If a line in the entries includes "PASO", show that line.

=== Begin Enclosure ===

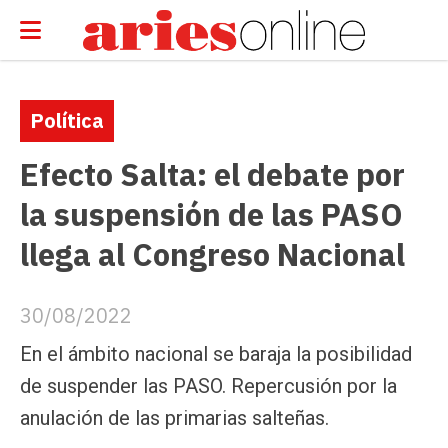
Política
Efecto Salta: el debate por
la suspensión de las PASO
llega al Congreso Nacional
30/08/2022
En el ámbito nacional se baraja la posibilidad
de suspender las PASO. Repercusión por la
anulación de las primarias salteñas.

=== End Enclosure ===

**Written answer:**
la suspensión de las PASO
de suspender las PASO. Repercusión por la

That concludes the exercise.